Já está disponível na Apple TV, no Google Play e no YouTube o filme chinês que faz, literalmente, chover com as mais assombrosas cenas de ação dos últimos tempos: Shadow (Ying), lançado em 2018 pelo diretor Zhang Yimou, mas só em 2021 desembarcado no Brasil.
Yimou, 70 anos no próximo dia 14, é um dos mais renomados cineastas da China. No Festival de Berlim, ganhou o Urso de Ouro por Sorgo Vermelho (1987) e o troféu especial dos jurados por O Caminho para Casa (1999). Em Cannes, levou o Grande Prêmio do Júri por Tempo de Viver (1994). Em Veneza, faturou o Leão de Ouro duas vezes — A História de Qiu Ju (1992) e Nenhum a Menos (1999) — e o Leão de Prata de melhor diretor por Lanternas Vermelhas (1999).
Ao Oscar de filme internacional, Yimou concorreu em três oportunidades: com Amor e Sedução (1990), realizado em parceria com Yang Fengliang, com Lanternas Vermelhas e com Herói (2002). Este último título foi sua primeira incursão pelo gênero popularizado em seu país como wuxia — junção de wu (artes marciais) com xia (guerreiro, cavaleiro). Depois vieram O Clã das Adagas Voadoras (2004), A Maldição da Flor Dourada (2006) e Shadow.
Novamente, a trama se passa em tempos antigos da China, na era dos Três Reinos (220-280 d.C). Ficamos sabendo que o reino de Pei perdeu a importante cidade de Jingzhou para o reino de Yang depois que o popular e brilhante comandante Ziyu (papel de Deng Chao, de Assassino em Série) foi derrotado em um duelo com o invencível Yang Cang (Hu Jun). Covarde, o rei (interpretado por Zheng Kai) fica possesso ao descobrir que Ziyu desafiou Yang para uma revanche. Então, rebaixa o general à condição de plebeu. Entrementes, oferece sua irmã, a princesa Qingping (Guan Xiaoteng), para casar com o filho de Yang, de modo a manter a paz.
As intrigas palacianas dominam a primeira hora do filme e envolvem romances proibidos, traições, desonras e, principalmente, a sombra do título (aliás, inexplicável a decisão do distribuidor brasileiro, a PlayArte, de ter adotado o nome em inglês, Shadow). Trata-se de um dublê de corpo: como proteção diante das ameaças de morte, os chineses de outrora selecionavam sósias para substituir integrantes da realeza ou das altas esferas do poder. O Ziyu que desafiou Yang é na verdade um homem chamado Jing — o general de fato não se recuperou dos ferimentos impingidos no duelo e vive escondido em uma espécie de porão.

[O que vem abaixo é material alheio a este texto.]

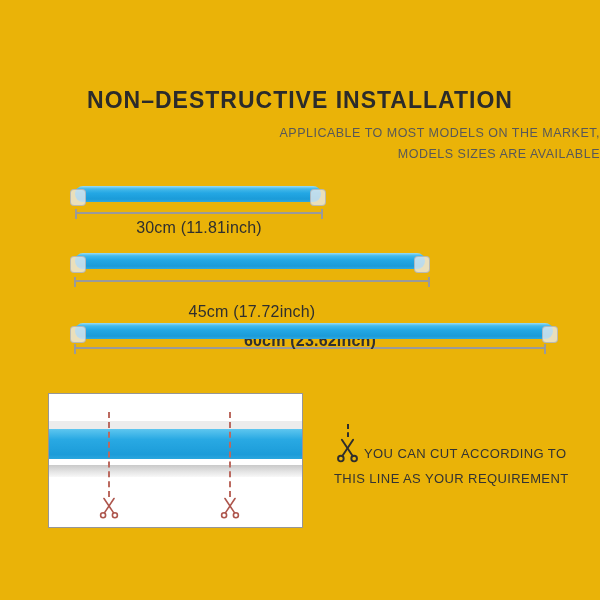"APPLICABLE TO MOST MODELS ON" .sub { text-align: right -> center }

Só quem sabe disso é a esposa do comandante, Xiao Ai (encarnada por Sun Li).
Mulheres, como de hábito na filmografia de Zhang Yimou, terão papel de destaque em Shadow. Não só por conta das ações das personagens Xiao Ai e Qingping. Para derrotar Yang, Jing é aconselhado a adotar um estilo mais feminino de luta. Treina com um guarda-chuva robustecido uma forma de combater a espada do seu oponente, tendo a seus pés o símbolo do taoísmo: o Yin e o Yang, que representam a dualidade de tudo o que existe no universo (noite e dia, homem e mulher etc.) e que norteiam todo o filme. Desde o enredo até a direção de arte e de fotografia (esta, assinada por Zhao Xiaoding, indicado ao Oscar por O Clã das Adagas Voadoras), esplêndidas em seu monocromatismo — figurinos e cenários só usam o preto, o branco e o cinza; a única cor diferente será a do sangue vertido e, não raro, misturado à água da chuva que cai sem parar.
E não faltará sangue. Quem procurar Shadow atraído pela promessa de extraordinárias sequências de ação terá de esperar um pouco, mas será fartamente recompensado. A partir de sua metade, o filme apresenta um espetáculo sem igual e praticamente incessante. Há ataques coletivos, emboscadas e lutas corpo a corpo, uso de espadas, flechas, lanças e outras armas mais criativas (não vou estragar a surpresa). Tão deslumbrante quanto a violência coreografada é a maneira como a editora Zhou Xiaolin ordena as cenas, intercalando a duelos bem próximos e planos gerais, aumentando nossas expectativas e nossa aflição sobre o destino dos personagens. Enfim: eis um banquete visual que merece ser apreciado na maior tela possível.